YOUR TASK: Would you set down the data that follows, word for word, without any pictures?

GIVEN MATERIAL:
[Start of section]

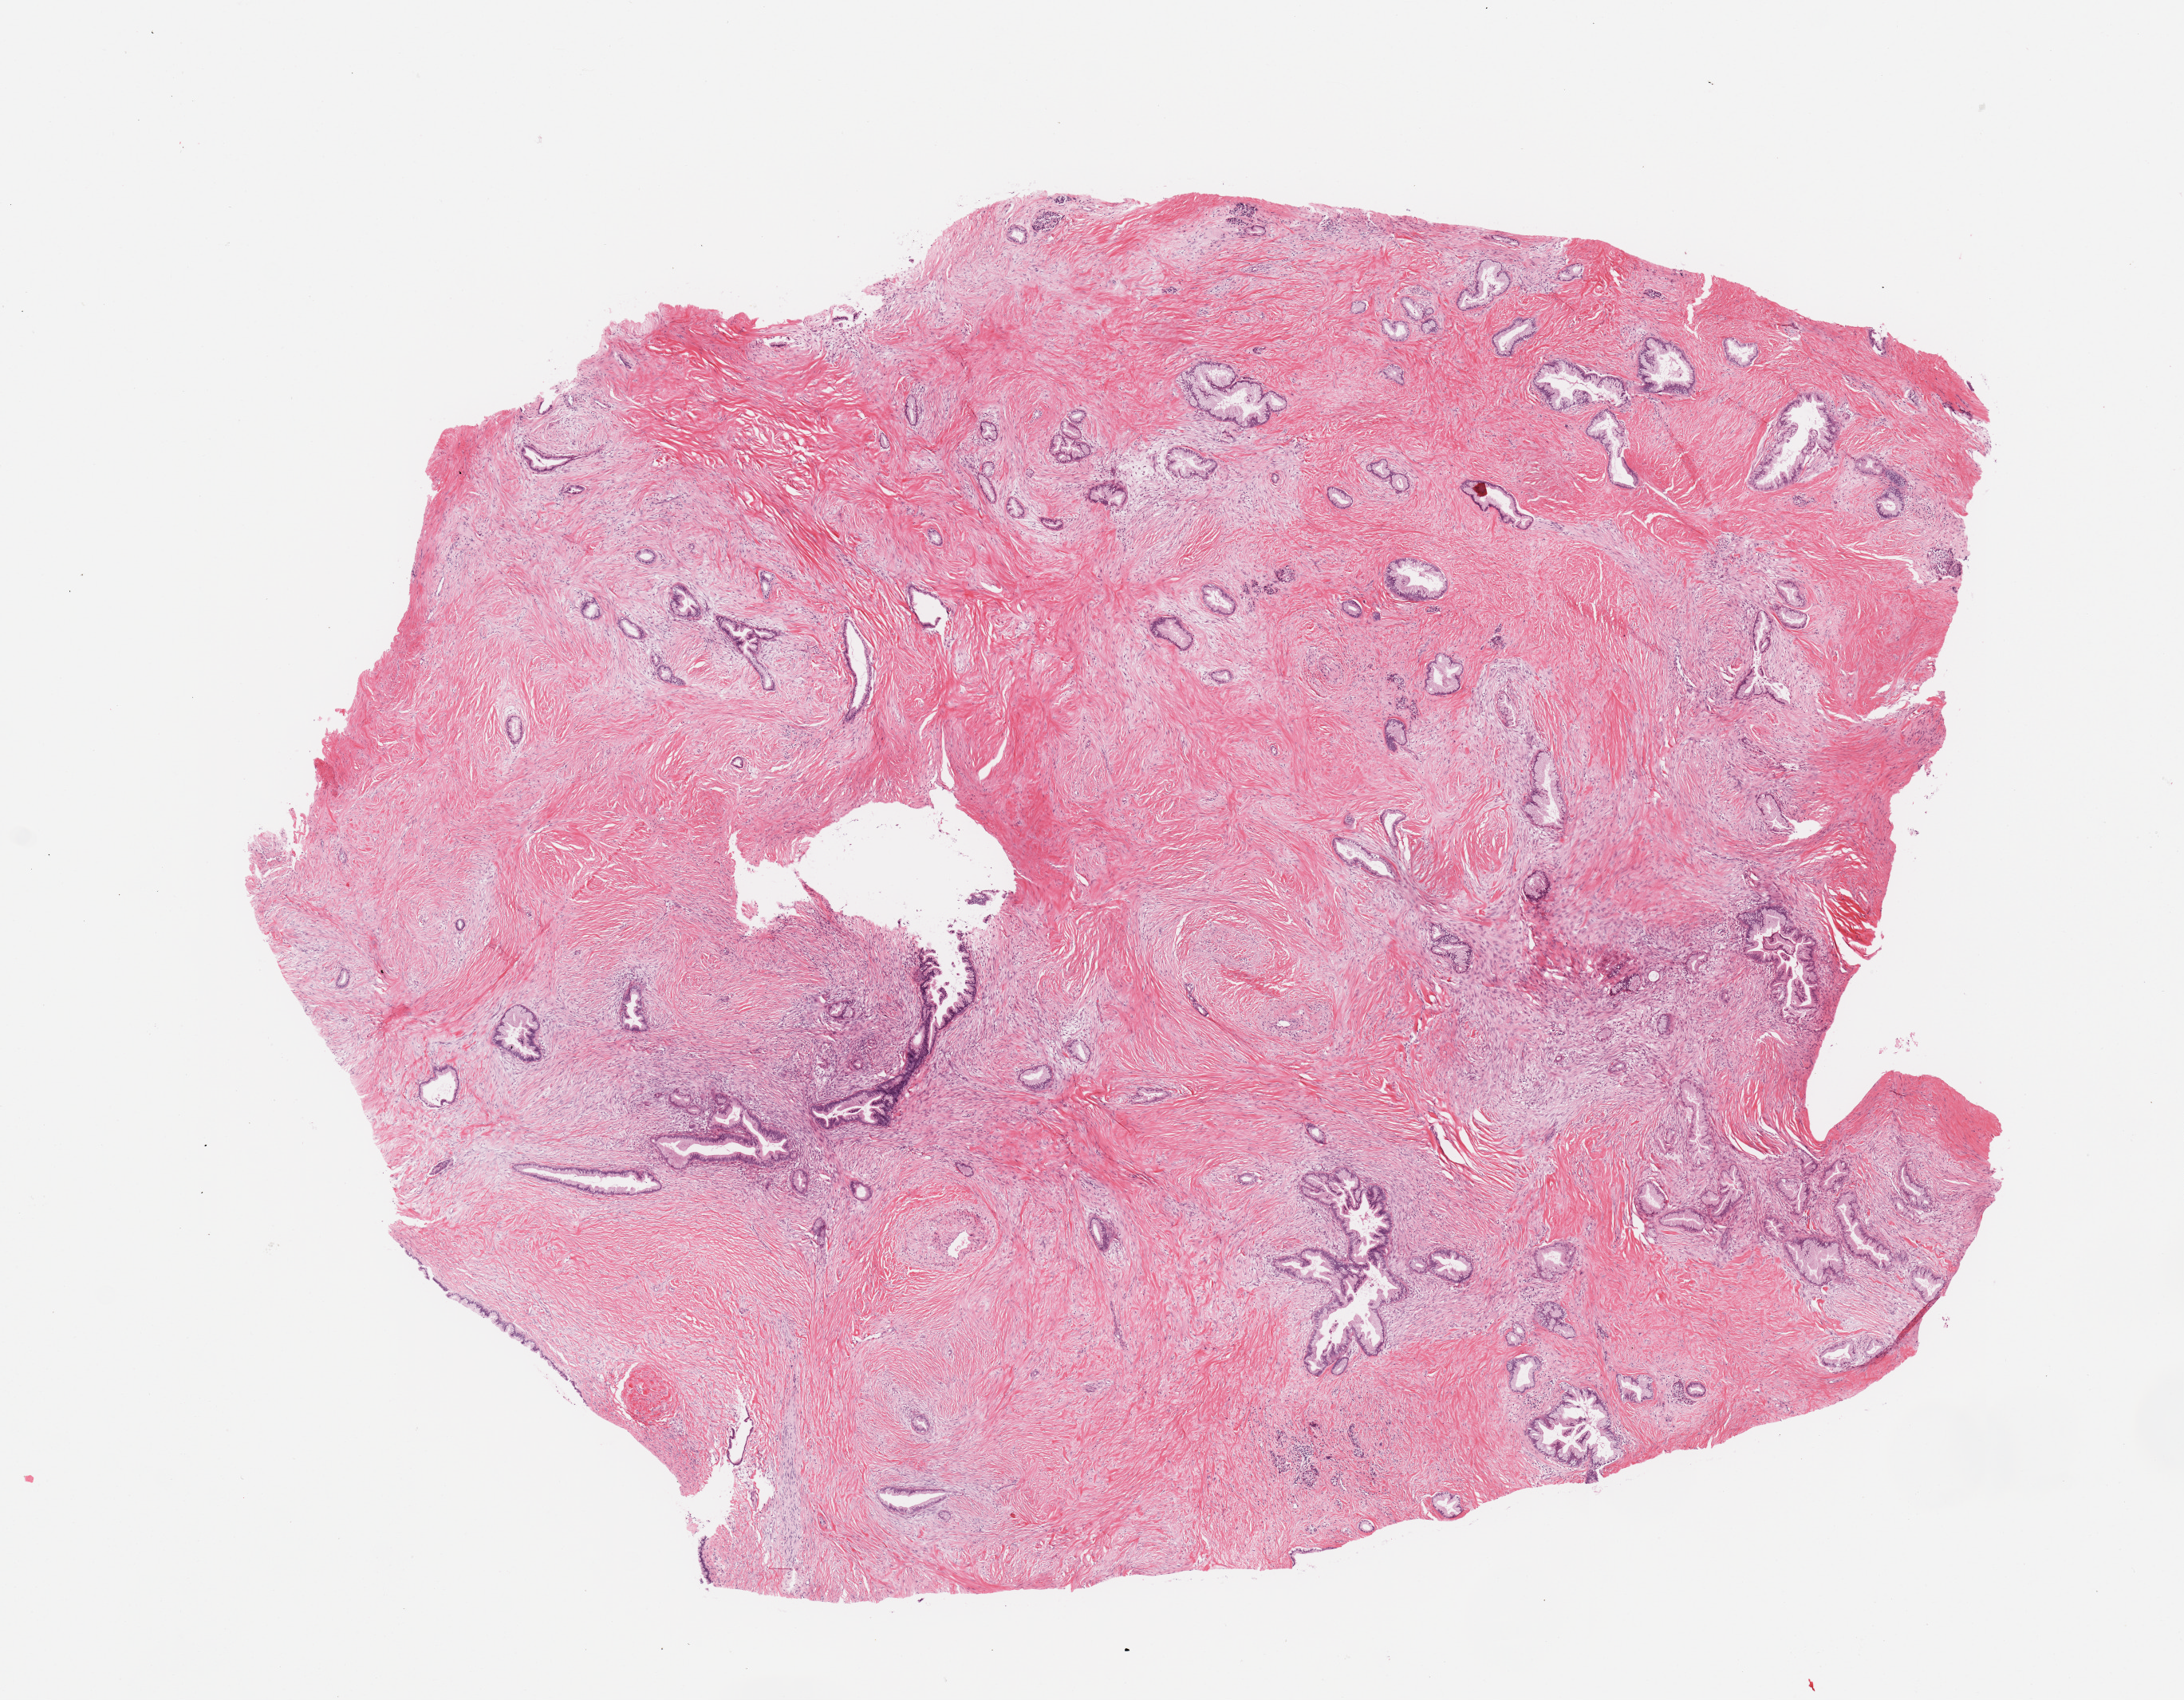
Digitized H&E-stained tissue section (whole slide), whole scanned area (about 10.8 x 8.4 mm, acquisition: 20x scan) shown as a low-resolution overview, tumour tissue sample, sampled site: pancreas. Male, 69 y/o. Histologic grade: G2 (moderately differentiated). Composition of this section per pathologist review: tumour nuclei 30%, necrosis 0%.
- diagnosis: Infiltrating duct carcinoma, NOS
- AJCC pathologic stage: IIB
- primary tumour site (as recorded): body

[End of section]

EXPECTED OUTPUT:
Digitized H&E-stained tissue section (whole slide), whole scanned area (about 10.8 x 8.4 mm, acquisition: 20x scan) shown as a low-resolution overview, tumour tissue sample, sampled site: pancreas. Male, 69 y/o. Histologic grade: G2 (moderately differentiated). Composition of this section per pathologist review: tumour nuclei 30%, necrosis 0%.
- diagnosis: Infiltrating duct carcinoma, NOS
- AJCC pathologic stage: IIB
- primary tumour site (as recorded): body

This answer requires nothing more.